• Task goal
Your reply should hold every record exactly as given, with no pictures in it.

Saved entries:
※ ※ ※

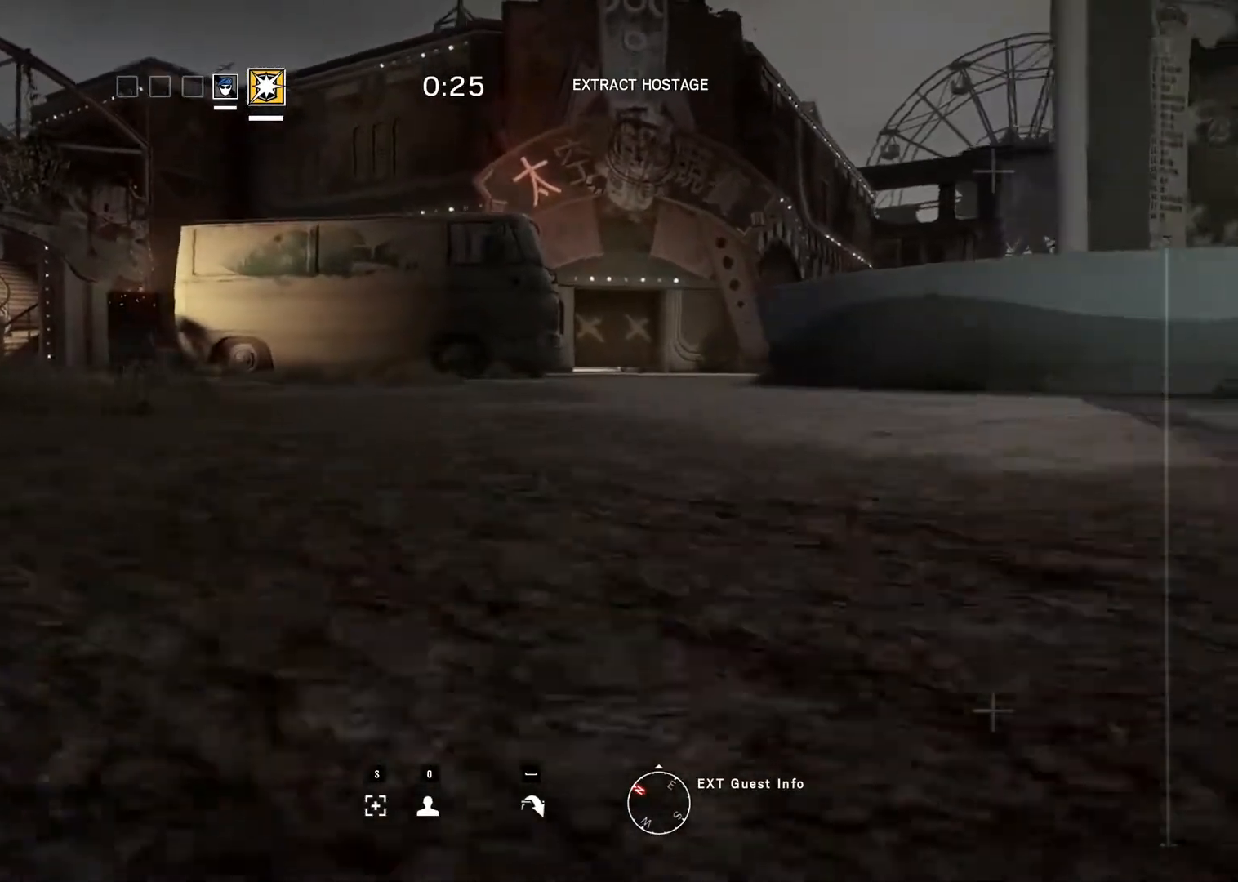
{"keys": ["ctrl_r"], "mouse": [], "events": []}
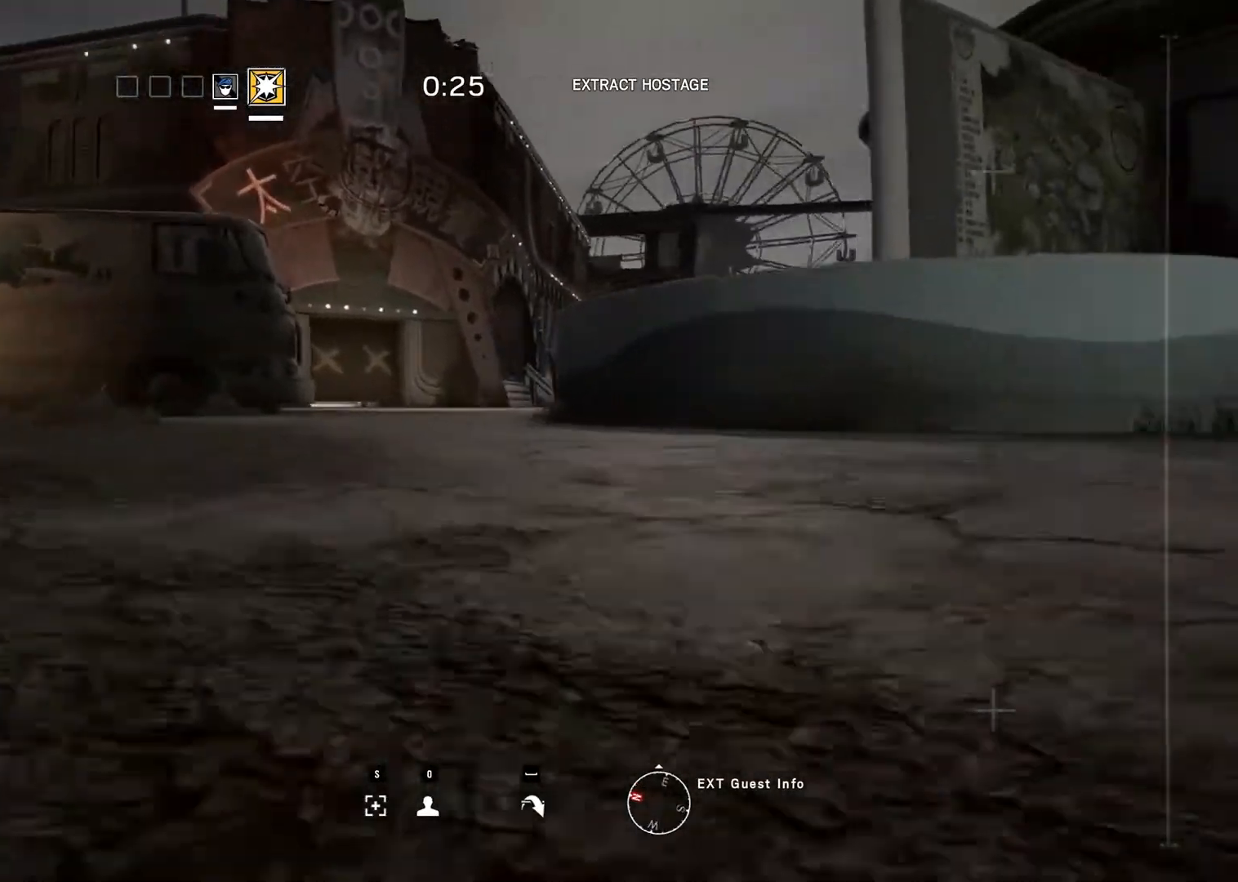
{"keys": ["ctrl_r"], "mouse": [], "events": []}
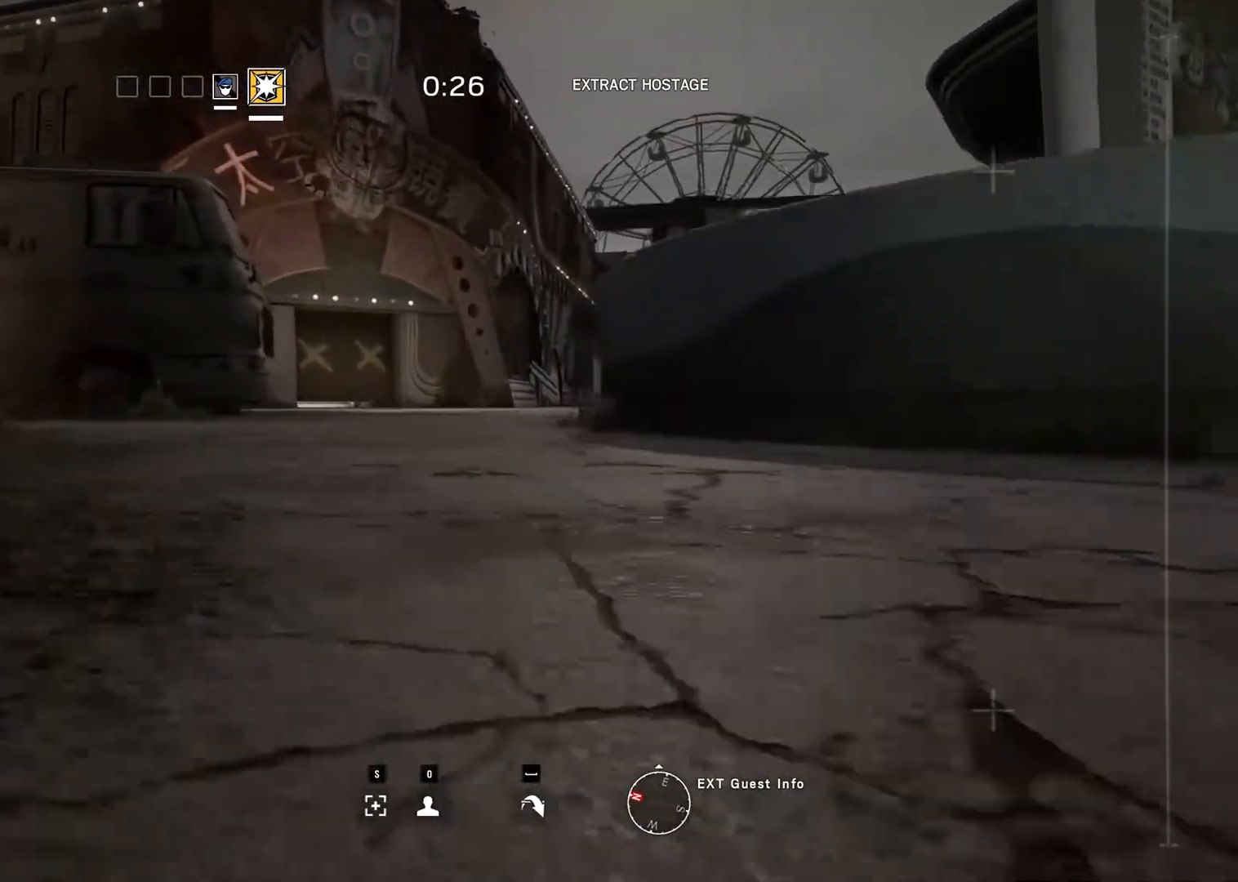
{"keys": ["ctrl_r"], "mouse": [], "events": []}
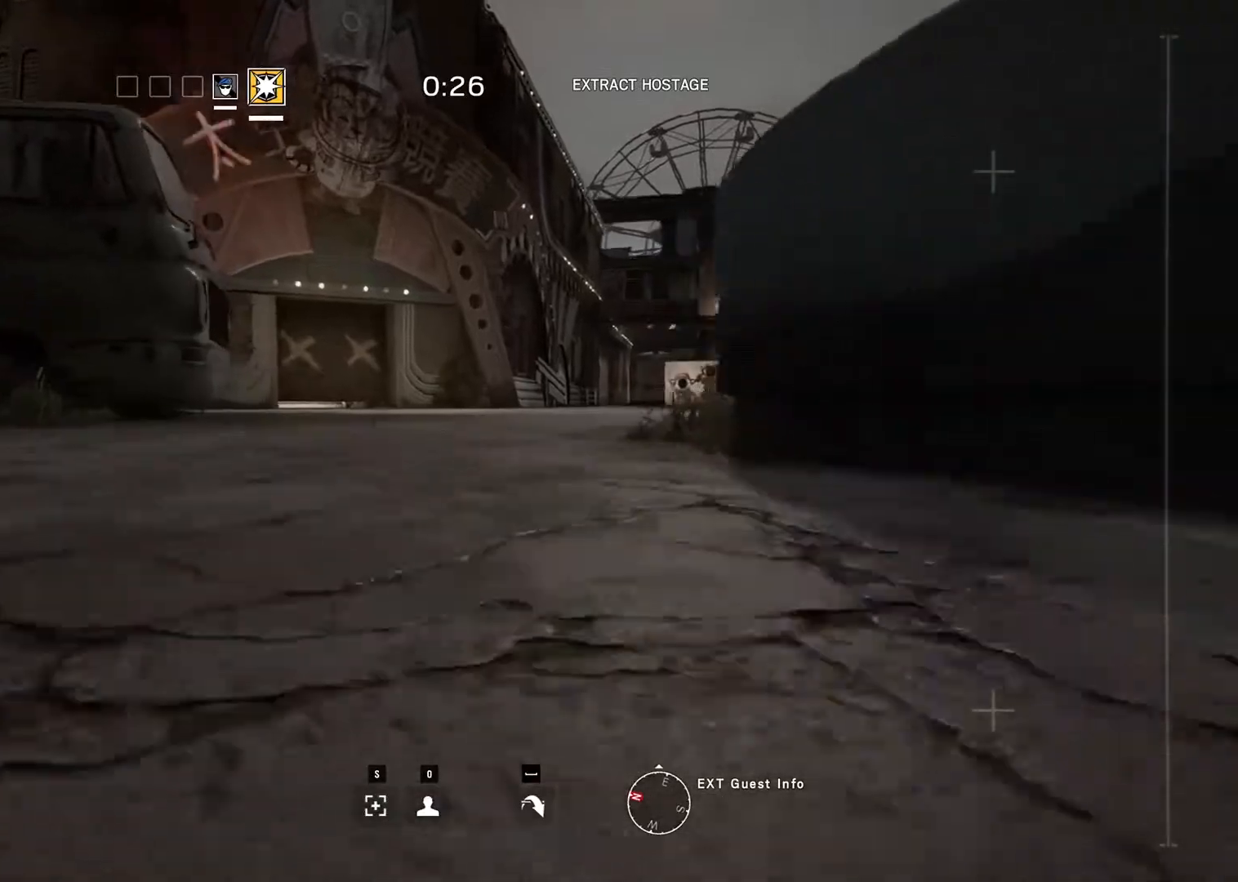
{"keys": ["ctrl_r"], "mouse": [], "events": []}
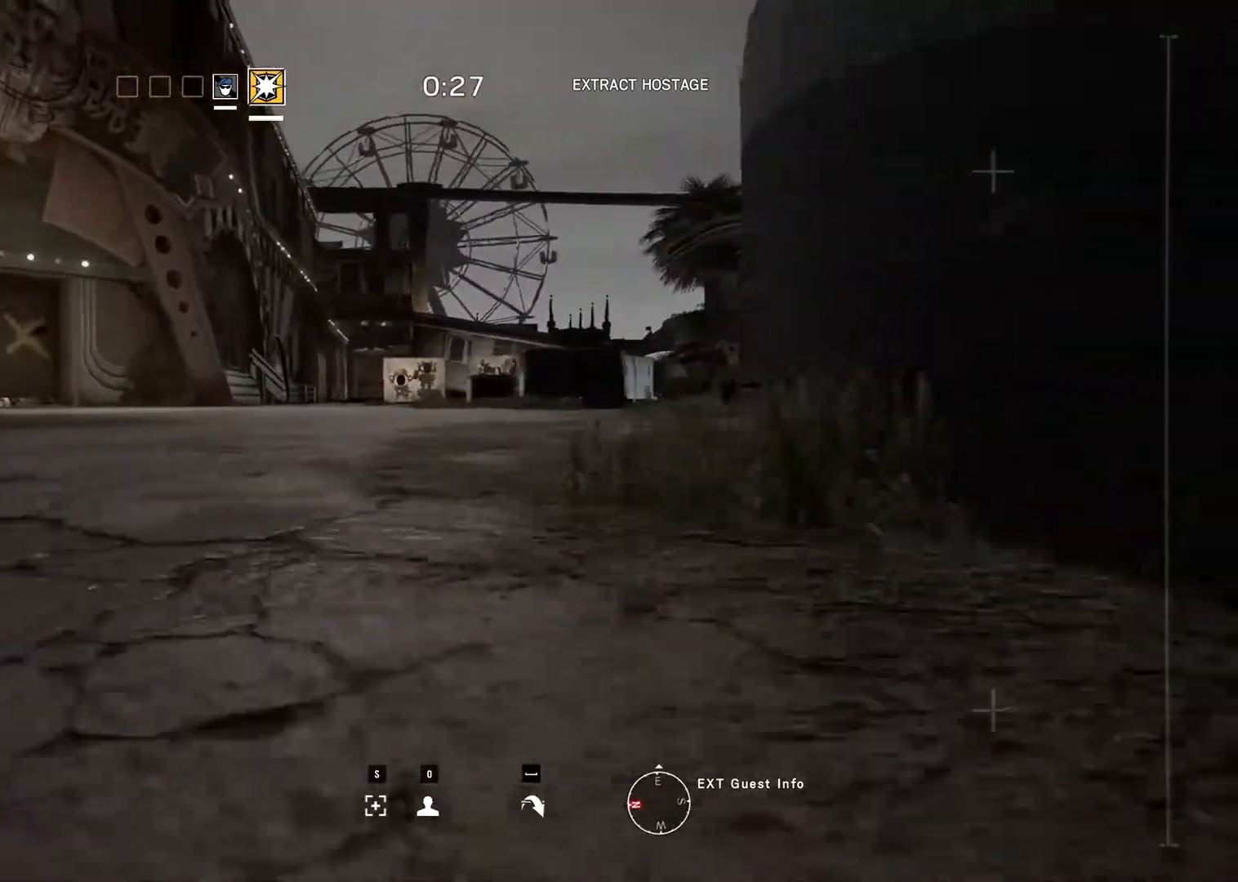
{"keys": ["ctrl_r"], "mouse": [], "events": []}
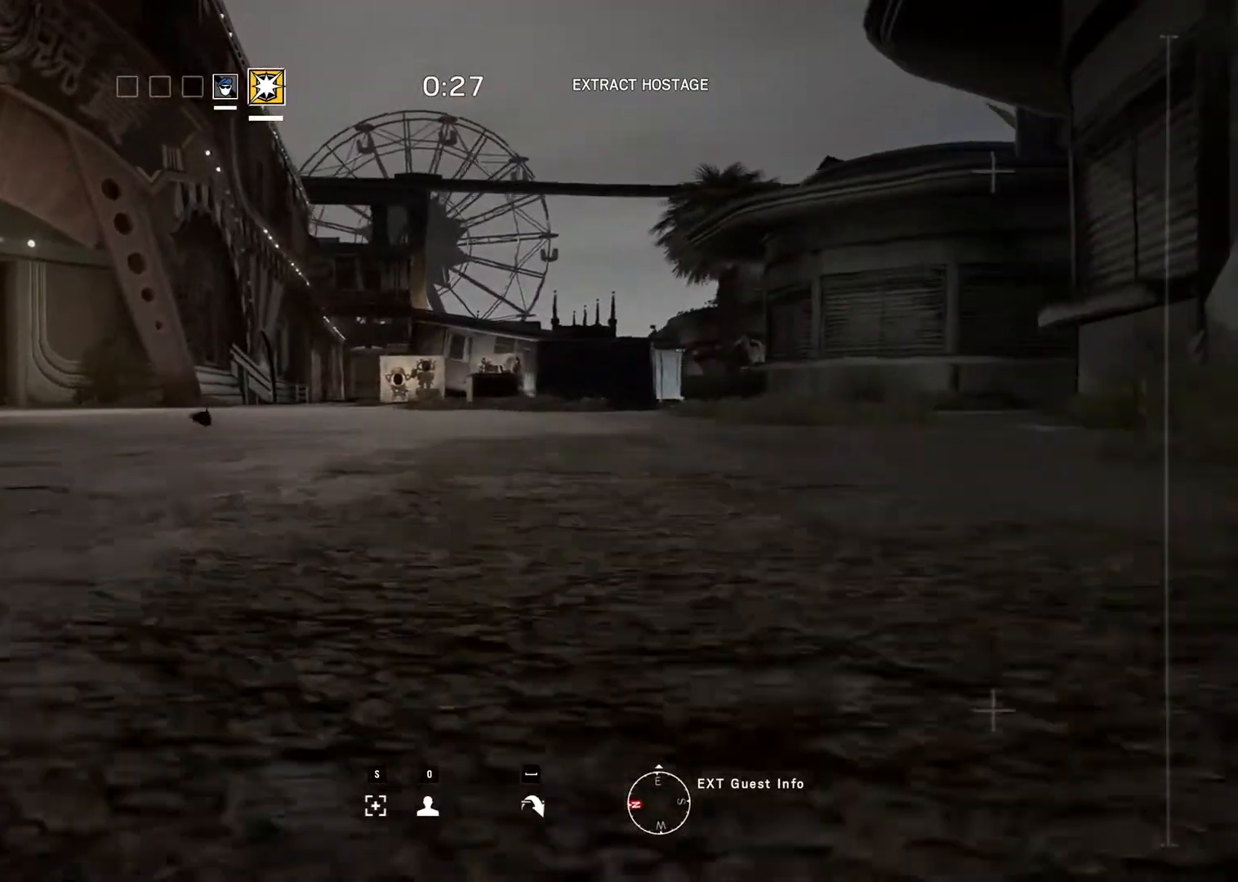
{"keys": ["ctrl_r"], "mouse": [], "events": []}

※ ※ ※

• Answer to this exercise
{"keys": ["ctrl_r"], "mouse": [], "events": []}
{"keys": ["ctrl_r"], "mouse": [], "events": []}
{"keys": ["ctrl_r"], "mouse": [], "events": []}
{"keys": ["ctrl_r"], "mouse": [], "events": []}
{"keys": ["ctrl_r"], "mouse": [], "events": []}
{"keys": ["ctrl_r"], "mouse": [], "events": []}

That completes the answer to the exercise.